Aspterric acid methyl ester (3): colorless oil (MeOH), [α]20D −59 (c 1.0, MeOH), molecular formula C16H24O4. Positive ESI-MS m/z: 281 [M + H]+, 303 [M + Na]+. Positive HR-ESI-MS m/z: measured 281.1757 [M + H]+, calculated for C16H25O4 [M + H] 281.1753. 1H NMR (400 MHz, CD3OD) δ: 4.31 (1H, d, J = 8.4 Hz, H-2), 3.71 (3H, s, H3-16), 3.67 (1H, br d, J = 8.2 Hz, Ha-13, gave correlation peak with H-6 at δ2.31 in 1H–1H COSY), 3.34 (1H, dd, J = 8.2, 1.2 Hz, Hb-13, gave correlation peak with H-6 at δ2.31 in 1H–1H COSY), 2.37–2.45 (2H, m, Ha-4/Ha-5), 2.32 (1H, br d, J = 9.4 Hz, H-6, gave correlation peaks with Ha-13 at δ3.67 and Hb-13 at δ3.34 in 1H-1H COSY) 2.25–2.35 (1H, m, Ha-9), 2.16 (1H, dd, J = 13.2, 8.4 Hz, Ha-1), 2.01 (1H, d, J = 13.2 Hz, Hb-1), 1.96–2.07 (1H, m, Hb-9), 1.73 (3H, s, H3-14), 1.71 (1H, td, J = 12.0, 3.9 Hz, Ha-8), 1.62–1.67 (1H, m, Hb-5), 1.60 (3H, s, H3-15), 1.49 (1H, dd, J = 12.0, 7.5 Hz, Hb-8), 1.42 (1H, br t, J = 12.5 Hz, Hb-4). 13C-NMR (100 MHz, CD3OD) δ: 176.2 (C-12), 136.6 (C-10), 125.2 (C-11), 84.9 (C-2), 79.8 (C-3), 76.5 (C-13), 56.7 (C-6), 54.3 (C-7), 52.4 (C-16), 36.6 (C-1), 35.2 (C-4), 35.0 (C-8), 33.1 (C-9), 24.7 (C-5), 23.4 (C-15), 21.0 (C-14). The above NMR data for 3 assigned by the analysis of DEPT, 1H-1H COSY, HMQC and HMBC spectra closely resembled those of aspterric acid [53], except for additional signals due to a methoxy group (δH3.72 and δC52.4, H3-16 and C-16), leading to assignment of 3 as aspterric acid methyl ester.

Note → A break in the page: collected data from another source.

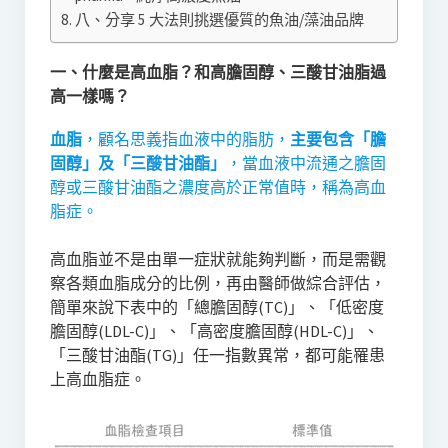
八、分享 5 大法則挑選優質的魚油/藻油品牌
一、什麼是高血脂？和高膽固醇、三酸甘油脂過
高一樣嗎？
血脂
，顧名思義指血液中的脂肪，
主要包含「膽
固醇」及「三酸甘油酯」
，當血液中流通之膽固
醇或三酸甘油酯之濃度高於正常值時，稱為高血
脂症。
高血脂並不是由單一症狀就能夠判斷，而是需觀
察各類血脂成分的比例，再由醫師做綜合評估，
簡單來說下表中的「總膽固醇(TC)」、「低密度
膽固醇(LDL-C)」、「高密度膽固醇(HDL-C)」、
「三酸甘油酯(TG)」任一指數異常，都可能罹患
上高血脂症。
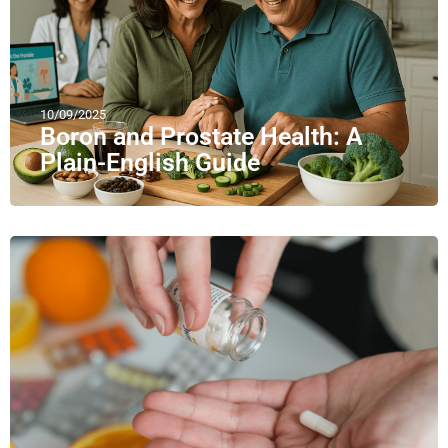
10/09/2025
Boron and Prostate Health: A
Plain-English Guide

Citrinin (4): lemon yellow needles (MeOH), mp 178–179 °C, [α]20D −17.3 (c 1.0, EtOH). Positive ESI-MS m/z: 251 [M + H]+, 273 [M + Na]+, 289 [M + K]+. 1H NMR (400 MHz, CDCl3) δ: 15.91 (1H, s, 12-OH), 15.13 (1H, s, 8-OH), 8.25 (1H, s, H-1), 4.79 (1H, q, J = 6.8 Hz, H-3), 3.00 (1H, q, J = 7.0 Hz, H-4), 2.02 (3H, s, H3-11), 1.35 (3H, d, J = 6.8 Hz, H3-9), 1.23 (3H, d, J = 7.0 Hz, H3-10). 13C NMR (100 MHz, CDCl3) δ: 183.7 (C-6), 177.1 (C-8), 174.5 (C-12), 162.9 (C-1), 139.1 (C-4a), 123.0 (C-5), 107.3 (C-8a), 100.2 (C-7), 81.6 (C-3), 34.5 (C-4), 18.5 (C-11), 18.2 (C-9), 9.4 (C-10). The above data are identical with those reported for citrinin [54,55].

5. Conclusions

To summarize, a new approach to activate dormant secondary metabolite production has been developed by introducing gentamicin-resistance in Penicillium purpurogenum G59, which is inactive, to produce antitumor secondary metabolites. Treatment of the G59 spores with a high concentration of gentamicin in aqueous DMSO afforded a total of 181 mutants, nine of which acquired metabolic capability to produce antitumor secondary metabolites as indicated by the antitumor effects of their extracts. This was evidenced also by the TLC and HPLC analysis of extracts of G59 and the nine mutants. Identification of four newly produced antitumor metabolites by mutant 5-1-4, further demonstrated the effectiveness of this approach. The present study provides a simple and practical approach without a complex gene manipulation process to activate dormant secondary metabolite production in fungi, which could be applied to other fungal metabolite studies.